We performed the validation of the DGE findings from the RNA-Seq analysis on a QuantStudioTM 12 K Flex OpenArray® Real-Time PCR System (Thermo Fisher Scientific, CA, USA).

We extracted RNA employing the automated RNA extractor MAxwell® 16 System (Promega) according to the manufacturer’s protocol and reverse transcribed the total RNA with random hexamers using the High-Capacity cDNA Reverse Transcription Kit (Applied Biosystems) according to the manufacturer’s instructions.

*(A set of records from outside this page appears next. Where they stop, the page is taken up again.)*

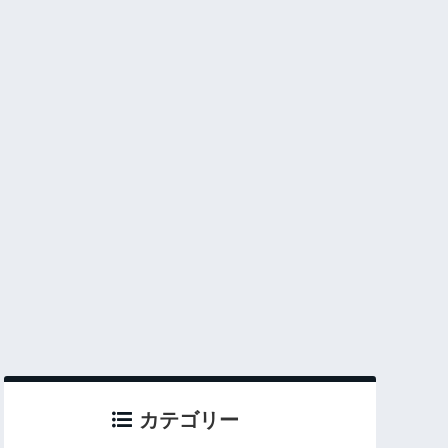
カテゴリー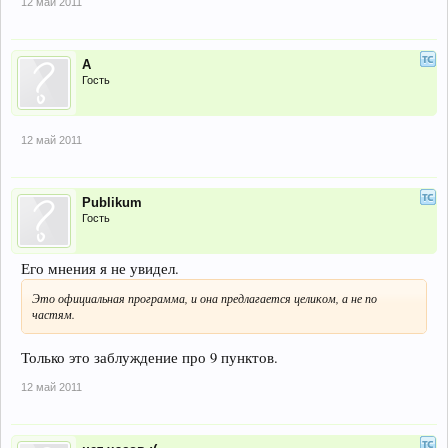
12 май 2011
А
Гость
12 май 2011
Publikum
Гость
Его мнения я не увидел.
Это официальная программа, и она предлагается целиком, а не по
частям.
Только это заблуждение про 9 пунктов.
12 май 2011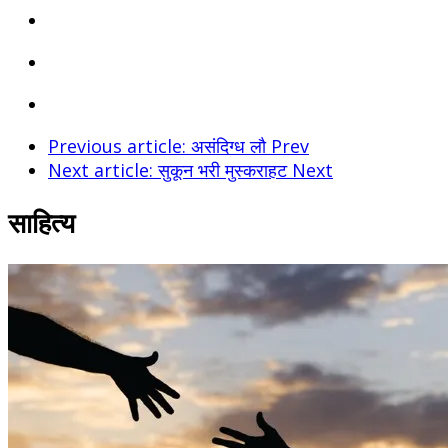
Previous article: असंदिग्ध लौ
Prev
Next article: सुकून भरी मुस्कराहट
Next
साहित्य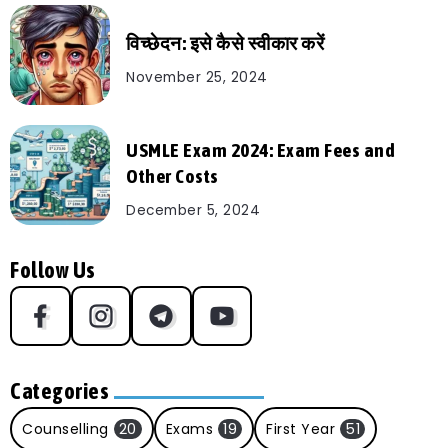
विच्छेदन: इसे कैसे स्वीकार करें
November 25, 2024
USMLE Exam 2024: Exam Fees and
Other Costs
December 5, 2024
Follow Us
Categories
Counselling
20
Exams
19
First Year
51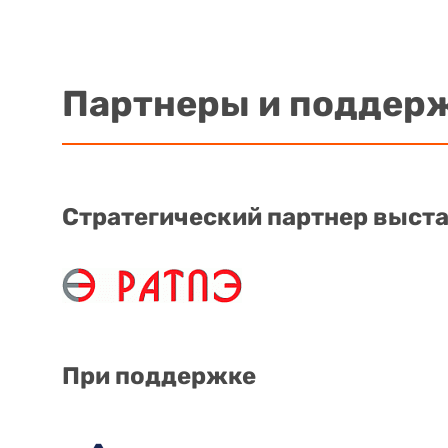
Партнеры и поддер
Стратегический партнер выст
При поддержке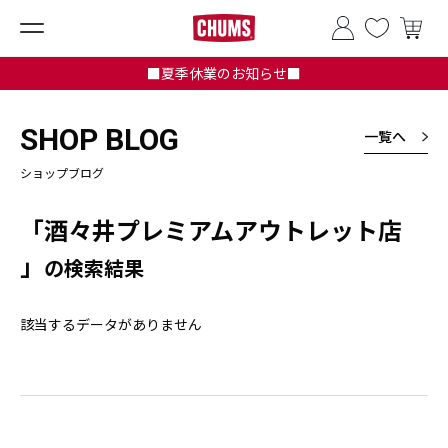
■夏季休業のお知らせ■
SHOP BLOG
一覧へ
ショップブログ
「酒々井プレミアムアウトレット店
」
の検索結果
該当するデータがありません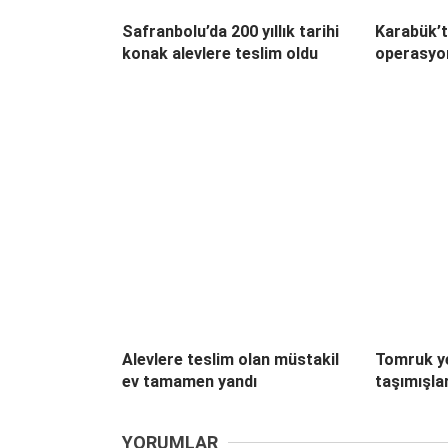
Safranbolu’da 200 yıllık tarihi
Karabük’
konak alevlere teslim oldu
operasyon
Alevlere teslim olan müstakil
Tomruk y
ev tamamen yandı
taşımışla
YORUMLAR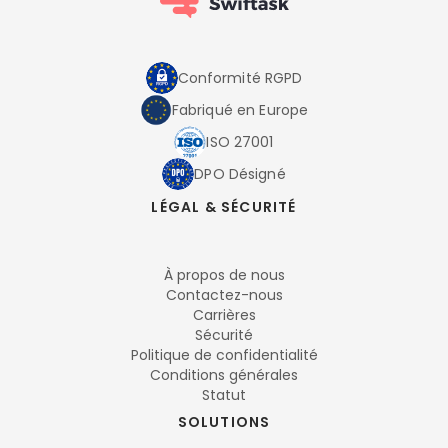
Conformité RGPD
Fabriqué en Europe
ISO 27001
DPO Désigné
LÉGAL & SÉCURITÉ
À propos de nous
Contactez-nous
Carrières
Sécurité
Politique de confidentialité
Conditions générales
Statut
SOLUTIONS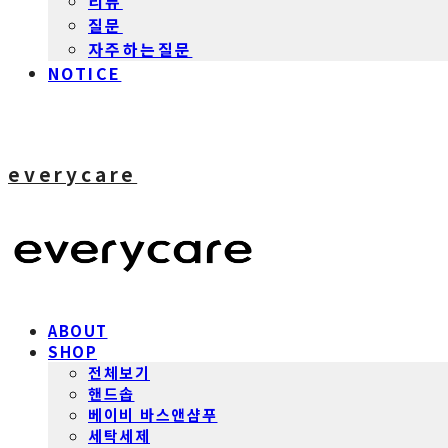
리뷰
질문
자주하는질문
NOTICE
everycare
ABOUT
SHOP
전체보기
핸드솝
베이비 바스앤샴푸
세탁세제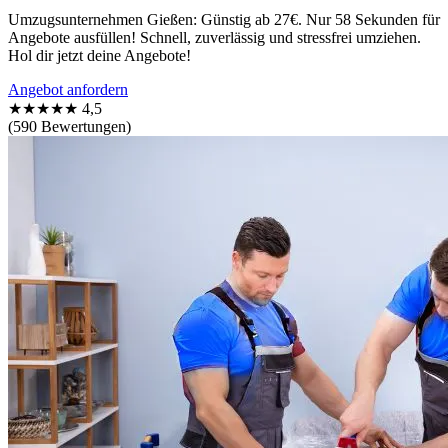
Umzugsunternehmen Gießen: Günstig ab 27€. Nur 58 Sekunden für
Angebote ausfüllen! Schnell, zuverlässig und stressfrei umziehen.
Hol dir jetzt deine Angebote!
Angebot anfordern
★★★★★
4,5
(590 Bewertungen)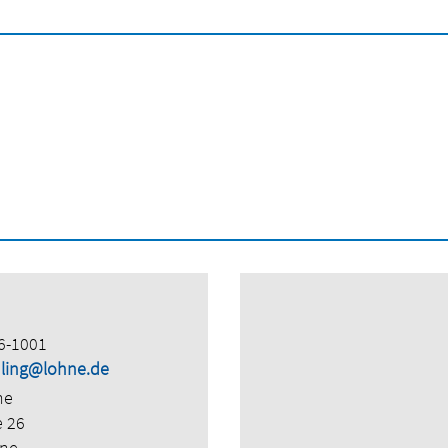
6-1001
hling@lohne.de
ne
e 26
hne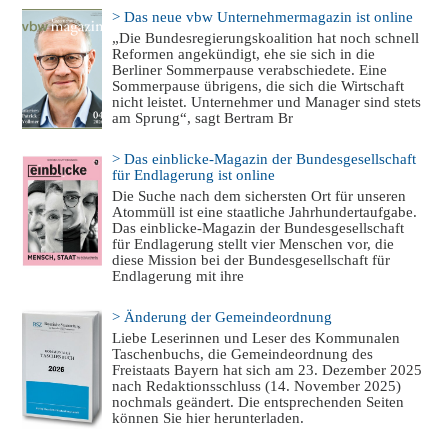
> Das neue vbw Unternehmermagazin ist online
„Die Bundesregierungskoalition hat noch schnell
Reformen angekündigt, ehe sie sich in die
Berliner Sommerpause verabschiedete. Eine
Sommerpause übrigens, die sich die Wirtschaft
nicht leistet. Unternehmer und Manager sind stets
am Sprung“, sagt Bertram Br
> Das einblicke-Magazin der Bundesgesellschaft
für Endlagerung ist online
Die Suche nach dem sichersten Ort für unseren
Atommüll ist eine staatliche Jahrhundertaufgabe.
Das einblicke-Magazin der Bundesgesellschaft
für Endlagerung stellt vier Menschen vor, die
diese Mission bei der Bundesgesellschaft für
Endlagerung mit ihre
> Änderung der Gemeindeordnung
Liebe Leserinnen und Leser des Kommunalen
Taschenbuchs, die Gemeindeordnung des
Freistaats Bayern hat sich am 23. Dezember 2025
nach Redaktionsschluss (14. November 2025)
nochmals geändert. Die entsprechenden Seiten
können Sie hier herunterladen.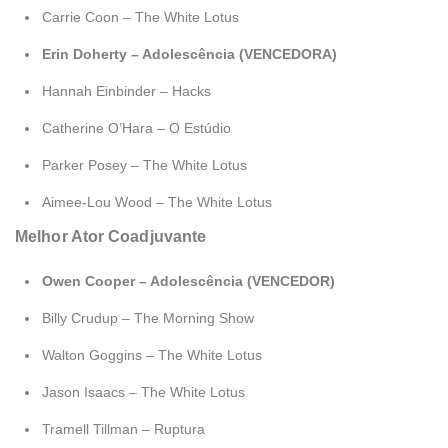
Carrie Coon – The White Lotus
Erin Doherty – Adolescência (VENCEDORA)
Hannah Einbinder – Hacks
Catherine O’Hara – O Estúdio
Parker Posey – The White Lotus
Aimee-Lou Wood – The White Lotus
Melhor Ator Coadjuvante
Owen Cooper – Adolescência (VENCEDOR)
Billy Crudup – The Morning Show
Walton Goggins – The White Lotus
Jason Isaacs – The White Lotus
Tramell Tillman – Ruptura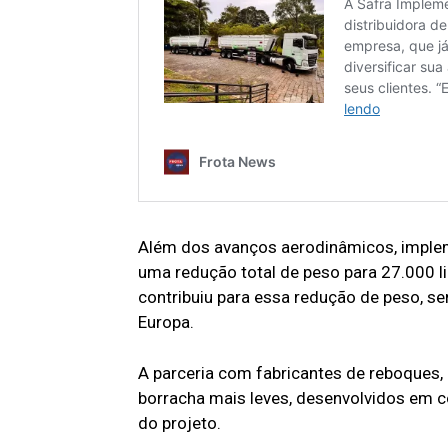
Além dos avanços aerodinâmicos, imple
uma redução total de peso para 27.000 l
contribuiu para essa redução de peso, s
Europa.
A parceria com fabricantes de reboques,
borracha mais leves, desenvolvidos em c
do projeto.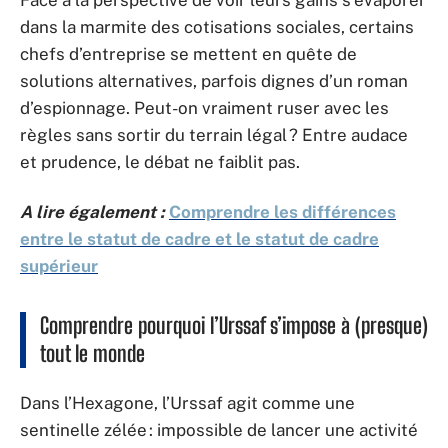
Face à la perspective de voir leurs gains s’évaporer
dans la marmite des cotisations sociales, certains
chefs d’entreprise se mettent en quête de
solutions alternatives, parfois dignes d’un roman
d’espionnage. Peut-on vraiment ruser avec les
règles sans sortir du terrain légal ? Entre audace
et prudence, le débat ne faiblit pas.
A lire également :
Comprendre les différences
entre le statut de cadre et le statut de cadre
supérieur
Comprendre pourquoi l’Urssaf s’impose à (presque)
tout le monde
Dans l’Hexagone, l’Urssaf agit comme une
sentinelle zélée : impossible de lancer une activité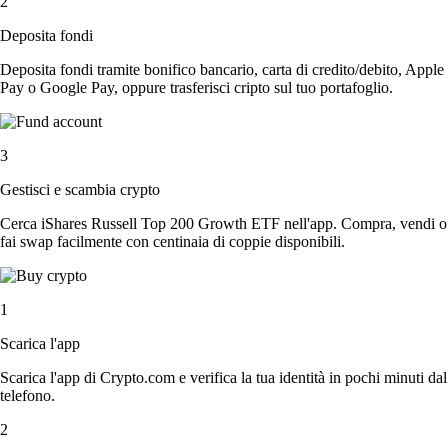
2
Deposita fondi
Deposita fondi tramite bonifico bancario, carta di credito/debito, Apple
Pay o Google Pay, oppure trasferisci cripto sul tuo portafoglio.
3
Gestisci e scambia crypto
Cerca iShares Russell Top 200 Growth ETF nell'app. Compra, vendi o
fai swap facilmente con centinaia di coppie disponibili.
1
Scarica l'app
Scarica l'app di Crypto.com e verifica la tua identità in pochi minuti dal
telefono.
2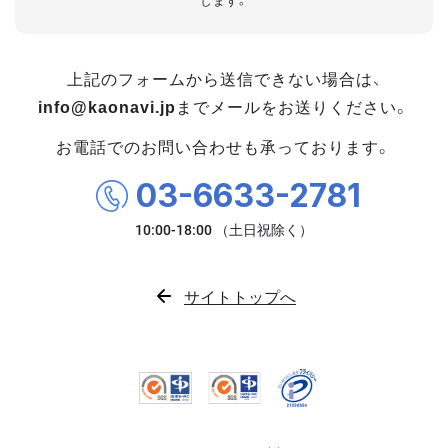
します。
上記のフォームから送信できない場合は、
info@kaonavi.jp
までメールをお送りください。
お電話でのお問い合わせも承っております。
03-6633-2781
サイトトップへ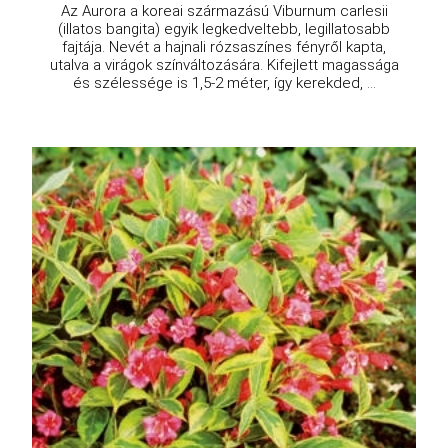
Az Aurora a koreai származású Viburnum carlesii
(illatos bangita) egyik legkedveltebb, legillatosabb
fajtája. Nevét a hajnali rózsaszínes fényről kapta,
utalva a virágok színváltozására. Kifejlett magassága
és szélessége is 1,5-2 méter, így kerekded, ...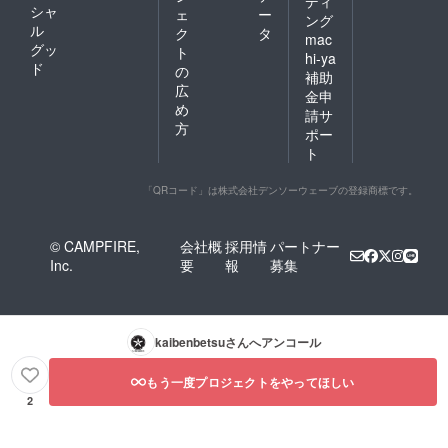
ディ
シャ
ェ
ー
ング
ル
ク
タ
mac
グッ
ト
hi-ya
ド
の
補助
広
金申
め
請サ
方
ポー
ト
「QRコード」は株式会社デンソーウェーブの登録商標です。
© CAMPFIRE,
会社概
採用情
パートナー
Inc.
要
報
募集
kaibenbetsu
さんへアンコール
もう一度プロジェクトをやってほしい
2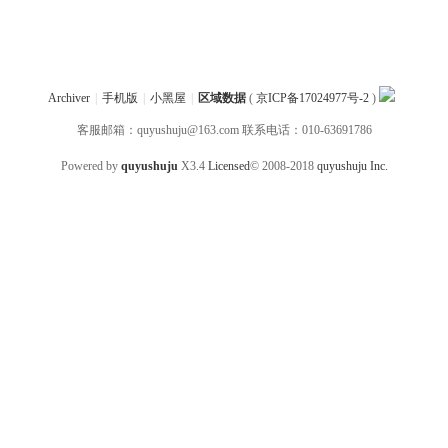
Archiver
|
手机版
|
小黑屋
|
区域数据
(
京ICP备17024977号-2
)
客服邮箱：quyushuju@163.com 联系电话：010-63691786
Powered by
quyushuju
X3.4
Licensed
© 2008-2018
quyushuju Inc.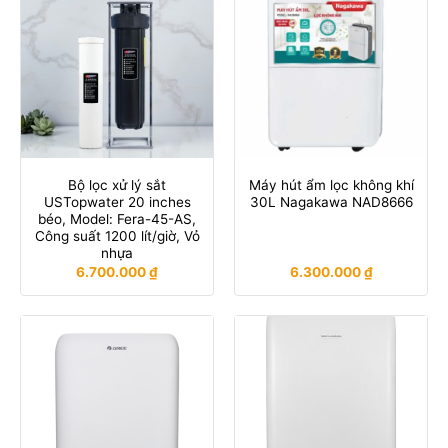
Bộ lọc xử lý sắt
Máy hút ẩm lọc không khí
USTopwater 20 inches
30L Nagakawa NAD8666
béo, Model: Fera-45-AS,
Công suất 1200 lít/giờ, Vỏ
nhựa
6.700.000
₫
6.300.000
₫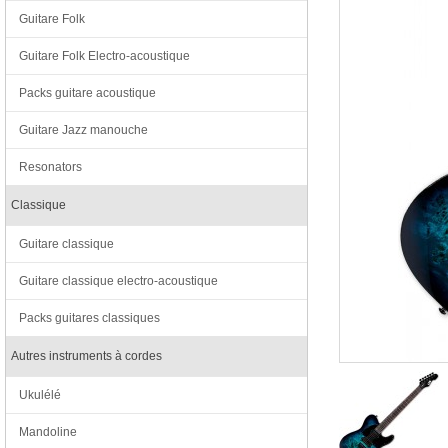
Guitare Folk
Guitare Folk Electro-acoustique
Packs guitare acoustique
Guitare Jazz manouche
Resonators
Classique
Guitare classique
Guitare classique electro-acoustique
Packs guitares classiques
Autres instruments à cordes
Ukulélé
Mandoline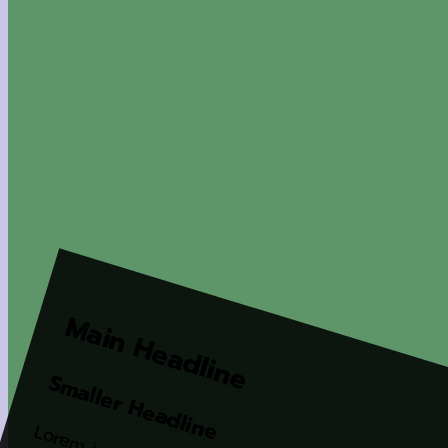
Main Headline
Smaller Headline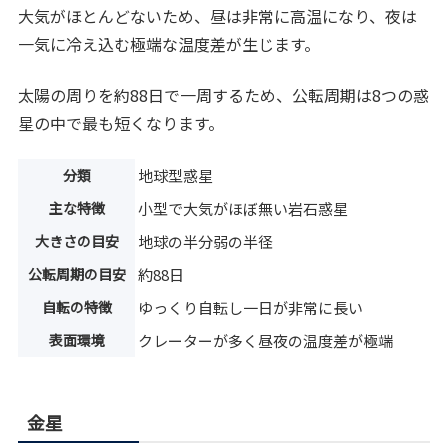
大気がほとんどないため、昼は非常に高温になり、夜は
一気に冷え込む極端な温度差が生じます。
太陽の周りを約88日で一周するため、公転周期は8つの惑
星の中で最も短くなります。
分類
地球型惑星
主な特徴
小型で大気がほぼ無い岩石惑星
大きさの目安
地球の半分弱の半径
公転周期の目安
約88日
自転の特徴
ゆっくり自転し一日が非常に長い
表面環境
クレーターが多く昼夜の温度差が極端
金星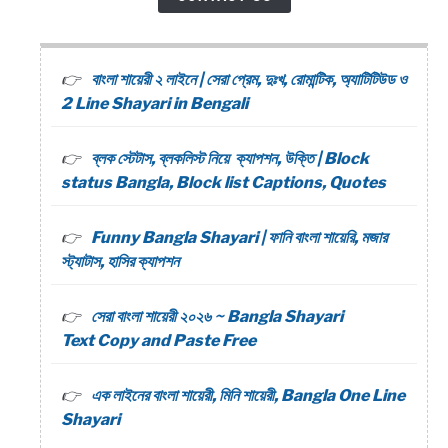
বাংলা শায়েরী ২ লাইনে | সেরা প্রেম, দুঃখ, রোমান্টিক, অ্যাটিটিউড ও
2 Line Shayari in Bengali
ব্লক স্টেটাস, ব্লকলিস্ট নিয়ে ক্যাপশন, উক্তি | Block
status Bangla, Block list Captions, Quotes
Funny Bangla Shayari | ফানি বাংলা শায়েরি, মজার
স্ট্যাটাস, হাসির ক্যাপশন
সেরা বাংলা শায়েরী ২০২৬ ~ Bangla Shayari
Text Copy and Paste Free
এক লাইনের বাংলা শায়েরী, মিনি শায়েরী, Bangla One Line
Shayari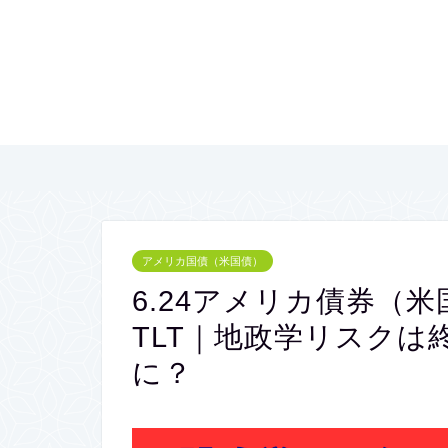
アメリカ国債（米国債）
6.24アメリカ債券（米
TLT｜地政学リスク
に？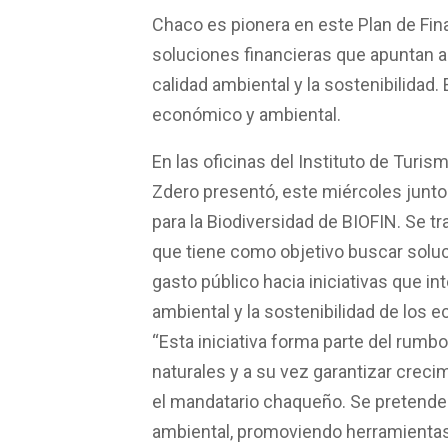
k
p
Chaco es pionera en este Plan de Fin
soluciones financieras que apuntan a 
calidad ambiental y la sostenibilidad
económico y ambiental.
En las oficinas del Instituto de Turi
Zdero presentó, este miércoles junto
para la Biodiversidad de BIOFIN. Se tr
que tiene como objetivo buscar soluci
gasto público hacia iniciativas que in
ambiental y la sostenibilidad de los 
“Esta iniciativa forma parte del rum
naturales y a su vez garantizar crecim
el mandatario chaqueño. Se pretend
ambiental, promoviendo herramient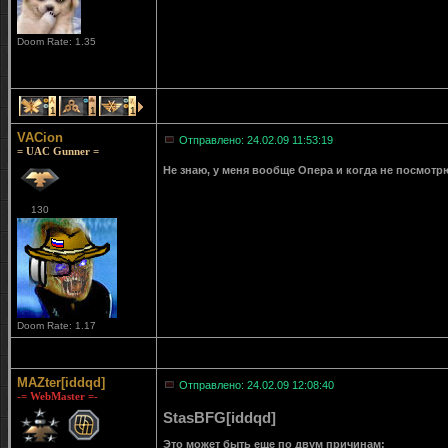
Doom Rate: 1.35
1
1
1
VACion
Отправлено: 24.02.09 11:53:19
= UAC Gunner =
Не знаю, у меня вообще Опера и когда не посмотрю
130
Doom Rate: 1.17
MAZter[iddqd]
Отправлено: 24.02.09 12:08:40
-= WebMaster =-
StasBFG[iddqd]
Это может быть еще по двум причинам: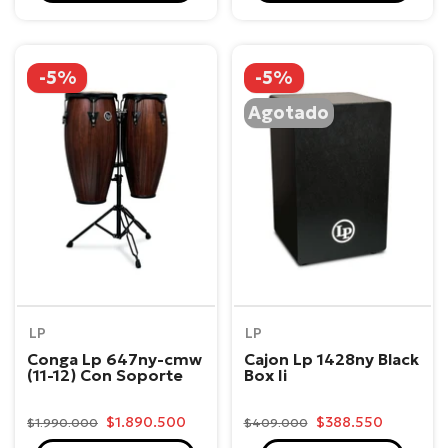
-5%
-5%
Agotado
LP
LP
Conga Lp 647ny-cmw
Cajon Lp 1428ny Black
(11-12) Con Soporte
Box Ii
$1.890.500
$388.550
$1.990.000
$409.000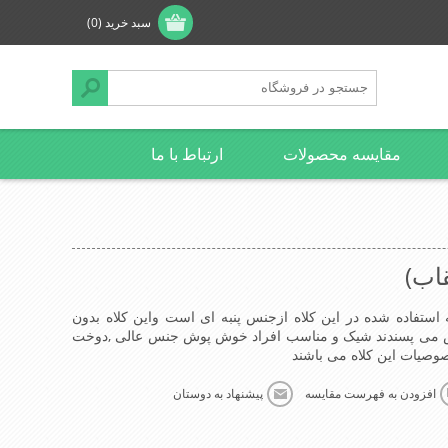
سبد خرید
(0)
مقایسه محصولات
ارتباط با ما
قاب)
 استفاده شده در این کلاه ازجنس پنبه ای است واین کلاه بدون
ص می پسندند شیک و مناسب افراد خوش پوش جنس عالی ,دوخت
یات این کلاه می باشند
افزودن به فهرست مقایسه
پیشنهاد به دوستان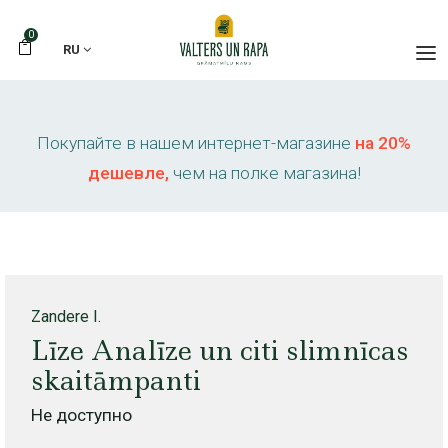
0
RU
Покупайте в нашем интернет-магазине
на 20%
дешевле,
чем на полке магазина!
Zandere I.
Līze Analīze un citi slimnīcas
skaitāmpanti
Не доступно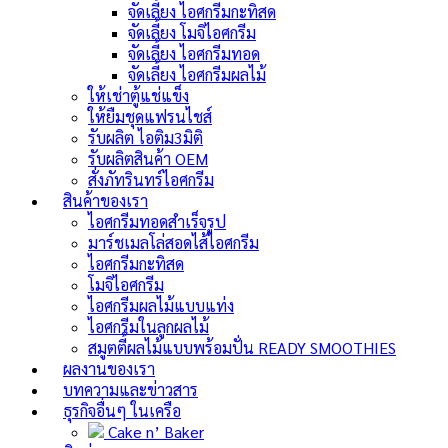
จัดเลี้ยง ไอศกรีมกะทิสด
จัดเลี้ยง โมจิไอศกรีม
จัดเลี้ยง ไอศกรีมทอด
จัดเลี้ยง ไอศกรีมผลไม้
ให้เช่าตู้แช่แข็ง
ให้ยืมชุดแฟรนไชส์
รับผลิต ไอติม3มิติ
รับผลิตสินค้า OEM
สั่งภัทรินทร์ไอศกรีม
สินค้าของเรา
ไอศกรีมทอดสำเร็จรูป
มาร์ชเมลโล่สอดไส้ไอศกรีม
ไอศกรีมกะทิสด
โมจิไอศกรีม
ไอศกรีมผลไม้แบบแท่ง
ไอศกรีมในลูกผลไม้
สมูตตี้ผลไม้แบบพร้อมปั่น
READY SMOOTHIES
ผลงานของเรา
บทความและข่าวสาร
ธุรกิจอื่นๆ ในเครือ
Cake n’ Baker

The OpenArray panel was custom designed and included the 16 candidate genes selected from the discovery stage. We also added 2 reference (housekeeping) genes, ACTB and UBC, for qPCR data normalization. Supplementary Table 2 lists the accession numbers for the genes analyzed by OpenArray. For each candidate gene, a TaqMan® assay was custom designed by the Bioinformatics Group at Life Technologies and distributed in the OpenArray 384-well sample plates, each containing 48 subarrays. To minimize the technical variability, OpenArray was performed in triplicate on each sample. Additionally, samples were randomized on the OpenArray plates to minimize batch effects. We used standard cycling conditions as recommended by the manufacturer. Normalized expression levels for each experimental data point were calculated using the reference genes. We performed the data analysis using the Thermo Fisher Cloud v.1.0 platform and based the selection of significant genes on FC≥|2| and corrected p values <0.05.

Reporting summary

Further information on research design is available in the Nature Research Reporting Summary linked to this article.